En tant qu’organisation qui s’intéresse beaucoup aux droits de l’homme, on doit se pencher sur ces notions assez régulièrement. L’idée même de « droits de l’homme », est d’ailleurs assez étonnante pour une Québécoise : « Au Québec et au Canada, il n’est plus question depuis un bon moment de droits de l’homme. Mais, dans la terminologie de l’ONU, cette notion est absolument fondamentale. » Les Québécois auront tendance à utiliser les termes « droits humains » ou « droits de la personne ». La plupart des institutions internationales continuent à employer « droits de l’Homme ». « Je ne dis pas forcément que l’ONU a tort ou raison, mais on voit que, pour certains terminologues francophones, "homme" a une certaine signification historique aussi. Mais ça donne lieu à des débats à chaque génération. On reprend le débat, de nouvelles voix s’élèvent et invoquent de nouveaux arguments. Le débat est relancé assez régulièrement », affirme Danielle Henripin.
L’ONU progresse
D’après Danielle Henripin, certaines évolutions ont eu lieu dans les droits des LGBT au sein des institutions onusiennes : « Depuis bientôt deux ans, l’ONU reconnaît les conjoints homosexuels pourvu qu’ils aient une union consacrée par la loi dans n’importe quel pays du monde.
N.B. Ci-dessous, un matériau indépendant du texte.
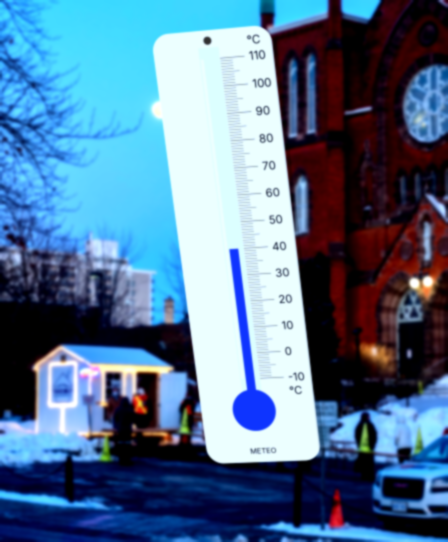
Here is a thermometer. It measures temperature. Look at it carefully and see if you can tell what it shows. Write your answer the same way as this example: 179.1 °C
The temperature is 40 °C
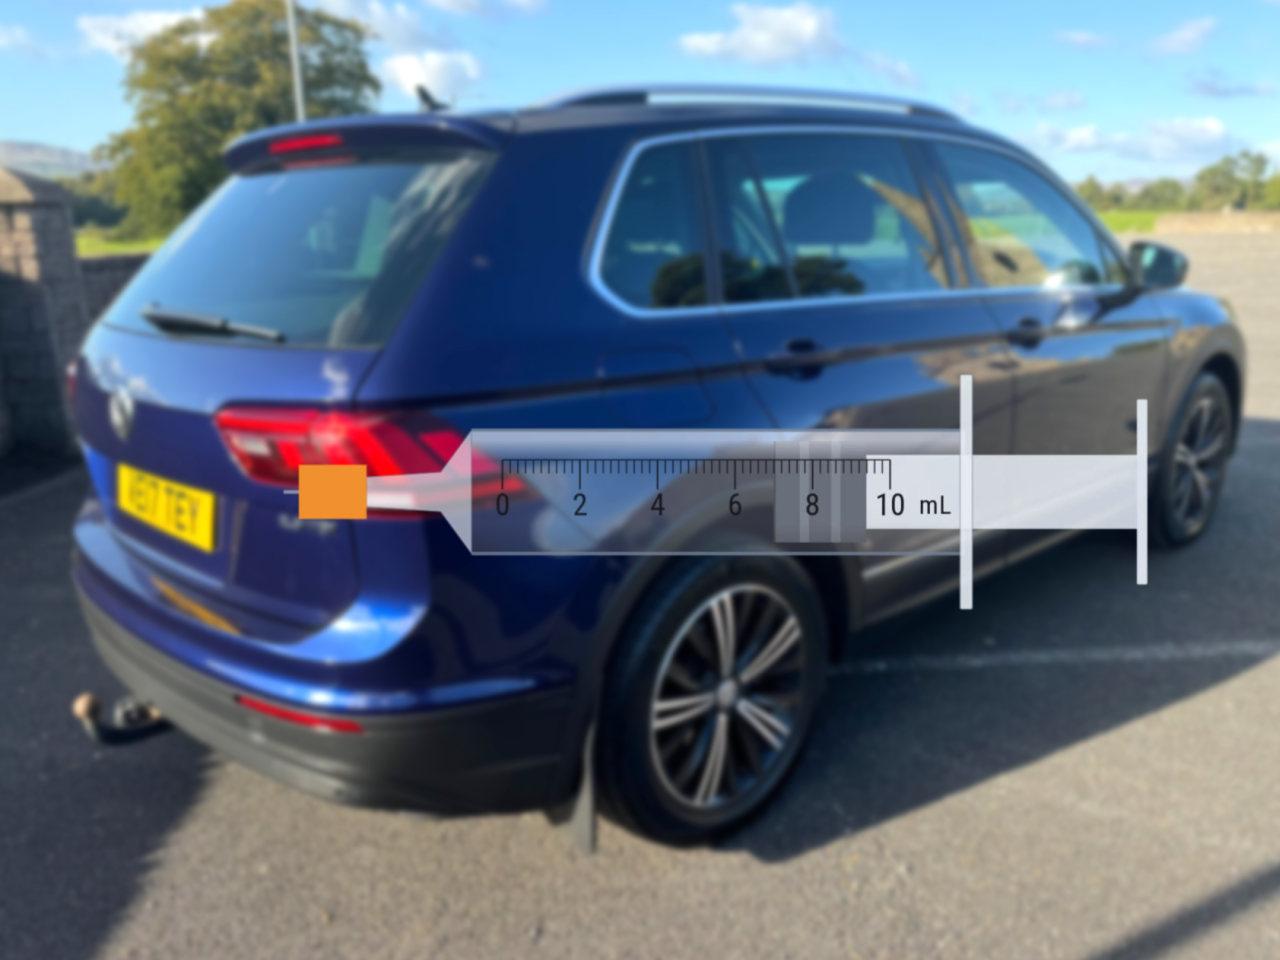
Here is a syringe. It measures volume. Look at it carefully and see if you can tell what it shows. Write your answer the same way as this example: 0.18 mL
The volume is 7 mL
Autrefois, c’était au pays d’origine d’un fonctionnaire de choisir de reconnaître – ou non – son couple ou sa famille. C’est une grande victoire. »
Avant, même les LGBT mariés devaient demander la reconnaissance à leur pays d’origine. Exemple : « Pour un couple italo-canadien marié au Canada, le fonctionnaire italien devait demander la reconnaissance de l’union par la mission italienne, qui ne la lui accordait généralement pas, étant donné que le mariage homosexuel n’est pas légal en Italie. Cela posait toutes sortes de problèmes administratifs et créait un système à deux vitesses, qui reconnaissait certains couples et pas d’autres. Je suis très fière que le groupe UN-Globe ait pu réaliser cette avancée. »
Maintenant, les pays d’origine n’ont plus le droit de parole : si une union est reconnue dans un pays, alors l’ONU la reconnaît aussi, indépendamment du pays d’origine. Néanmoins, si un couple d’homosexuels italiens veut travailler à l’ONU, ils devront, jusqu’à nouvel ordre, se marier dans un pays tiers.